How to Integrate WebMCP into Your Forms

Imagine a user asking an AI assistant to “book an appointment with Hairdresser Hansen on Wednesday.” The AI visits your website, but it cannot “see” buttons and fields the same way we do.

WebMCP is a method used to help the AI quickly understand how to navigate and use your website.

This can be done via the Imperative API, which uses advanced JavaScript to make functions available directly to the AI without it interacting with your visible website elements. This typically requires assistance from a developer.

However, there is a simpler method perfect for standard forms—the Declarative API. This is the ideal approach for simple forms and for those without a developer background. This method works by placing invisible “explanatory notes” directly onto your form elements.

These notes tell the AI exactly:

  • Which form it is (e.g., “Book an appointment”).
  • Which fields need to be filled (e.g., “Date” and “Name”).
  • Whether the AI is allowed to click “Submit” on behalf of the user.

By adding this information into attributes within your HTML, you allow AI assistants to operate your website rapidly and flawlessly for the user.

Attributes are small content elements placed inside HTML tags. See this example:

<form>
  <input attribute="attribute_value">
  <button attribute="attribute_value">Send</button>
</form>

The 5 WebMCP Attributes You Need to Know

Attributes can be divided into two groups: those applied to the form itself and those applied to individual input fields.

1. Attributes for the Entire Form (<form>)

These attributes provide the AI with the “big picture” of what the tool does.

  • toolname
    • What it is: A unique, technical name without spaces.
    • Purpose: Gives the AI a “button” in its system that it can trigger.
    • Example: toolname="book_appointment" or toolname="contact_support"
  • tooldescription
    • What it is: A short, precise sentence describing the purpose.
    • Purpose: This is the most important field! The AI reads this to determine if the form can solve the user’s problem.
    • Example: tooldescription="Book a haircut appointment for a specific date and time."
  • toolautosubmit
    • What it is: Set to "true" or "false" (or omitted).
    • Purpose: Controls whether the AI is allowed to click the “Submit” button itself (true), or if it should only fill the fields and let the user review and click submit manually (false).

2. Attributes for Input Fields (<input>, <select>, <textarea>)

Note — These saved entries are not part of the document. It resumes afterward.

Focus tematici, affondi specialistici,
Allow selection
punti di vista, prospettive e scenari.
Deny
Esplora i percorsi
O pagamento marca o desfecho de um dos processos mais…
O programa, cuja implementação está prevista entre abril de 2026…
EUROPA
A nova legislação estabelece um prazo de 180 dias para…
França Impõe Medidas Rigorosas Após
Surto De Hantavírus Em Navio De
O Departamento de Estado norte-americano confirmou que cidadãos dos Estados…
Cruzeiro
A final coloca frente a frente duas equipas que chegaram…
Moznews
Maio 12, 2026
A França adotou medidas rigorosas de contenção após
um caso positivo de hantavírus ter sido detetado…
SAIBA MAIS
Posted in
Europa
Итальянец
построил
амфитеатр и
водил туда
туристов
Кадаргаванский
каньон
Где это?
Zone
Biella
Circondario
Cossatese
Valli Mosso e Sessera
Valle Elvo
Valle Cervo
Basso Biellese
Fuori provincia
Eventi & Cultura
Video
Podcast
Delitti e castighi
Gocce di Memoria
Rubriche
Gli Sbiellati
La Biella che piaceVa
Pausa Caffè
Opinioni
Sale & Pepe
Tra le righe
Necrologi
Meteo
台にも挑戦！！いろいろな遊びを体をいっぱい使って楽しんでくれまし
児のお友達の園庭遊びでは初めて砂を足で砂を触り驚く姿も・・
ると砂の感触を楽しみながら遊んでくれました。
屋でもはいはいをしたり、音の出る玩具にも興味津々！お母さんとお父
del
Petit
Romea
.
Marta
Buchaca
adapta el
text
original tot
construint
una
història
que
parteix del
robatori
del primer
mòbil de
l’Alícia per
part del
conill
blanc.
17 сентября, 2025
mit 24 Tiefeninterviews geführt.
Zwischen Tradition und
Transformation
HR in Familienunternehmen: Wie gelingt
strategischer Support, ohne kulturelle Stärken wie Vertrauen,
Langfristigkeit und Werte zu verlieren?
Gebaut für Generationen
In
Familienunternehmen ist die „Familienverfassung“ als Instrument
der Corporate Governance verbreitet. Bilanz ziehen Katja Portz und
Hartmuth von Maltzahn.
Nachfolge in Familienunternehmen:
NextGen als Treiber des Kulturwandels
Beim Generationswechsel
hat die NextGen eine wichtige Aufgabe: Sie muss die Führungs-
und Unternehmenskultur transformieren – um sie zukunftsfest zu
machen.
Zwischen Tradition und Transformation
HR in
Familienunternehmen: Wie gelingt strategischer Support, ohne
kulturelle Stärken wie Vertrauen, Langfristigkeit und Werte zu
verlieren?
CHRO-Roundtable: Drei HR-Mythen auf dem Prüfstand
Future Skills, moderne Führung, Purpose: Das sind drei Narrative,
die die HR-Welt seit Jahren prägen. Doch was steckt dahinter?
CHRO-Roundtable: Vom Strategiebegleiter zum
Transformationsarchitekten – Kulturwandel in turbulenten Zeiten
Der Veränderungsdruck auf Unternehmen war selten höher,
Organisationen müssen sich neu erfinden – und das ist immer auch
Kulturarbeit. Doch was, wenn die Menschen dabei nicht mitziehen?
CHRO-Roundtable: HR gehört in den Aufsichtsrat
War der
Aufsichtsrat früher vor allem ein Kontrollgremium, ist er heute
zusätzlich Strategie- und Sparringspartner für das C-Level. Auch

These attributes tell the AI exactly what to enter into each specific field.

  • toolparamtitle
    • What it is: A short header for the field.
    • Purpose: Provides the AI with a clear name for the information it needs to provide.
    • Example: toolparamtitle="Customer Name"
  • toolparamdescription
    • What it is: An elaboration on the required data format.
    • Purpose: Ensures the AI doesn’t make mistakes—for instance, entering “12:00” instead of “Afterwards.”
    • Example: toolparamdescription="The full name of the customer booking the appointment"

Example

Here is an example of a standard contact form—and how it looks once you’ve added the “invisible Post-it notes.”

HTML code WITHOUT WebMCP:

<form>
  <label>Your Name</label>
  <input type="text" name="name" />
  <button type="submit">Send Message</button>
</form>

HTML code WITH WebMCP:

<form 
  toolname="contact_us" 
  tooldescription="Send a message to our customer support team" 
  toolautosubmit="false"
>
  <label>Your Name</label>
  <input 
    type="text" 
    name="name" 
    toolparamtitle="User Name" 
    toolparamdescription="The full name of the user sending the message" 
  />
  <button type="submit">Send Message</button>
</form>

Humans still just see “Your Name” and “Send Message.” The AI sees the English manual.


Best Practices for WebMCP

  • Always write in English for the AI
    Regardless of the language of Your website, WebMCP attributes should be in English. AI models are primarily trained on English.
  • Using Autosubmit:
    • Only set toolautosubmit="true" for low-risk actions, such as searching for a product or filtering a list.
    • Never set toolautosubmit="true" for forms that send emails, transfer money, book binding appointments, or delete data. In these cases, a human should always oversee the AI and click “Approve” themselves.
  • Be Specific in Your Descriptions
    The better you describe the tool in the tooldescription, the smarter the AI becomes. Think of it as handing over a task to a very literal intern.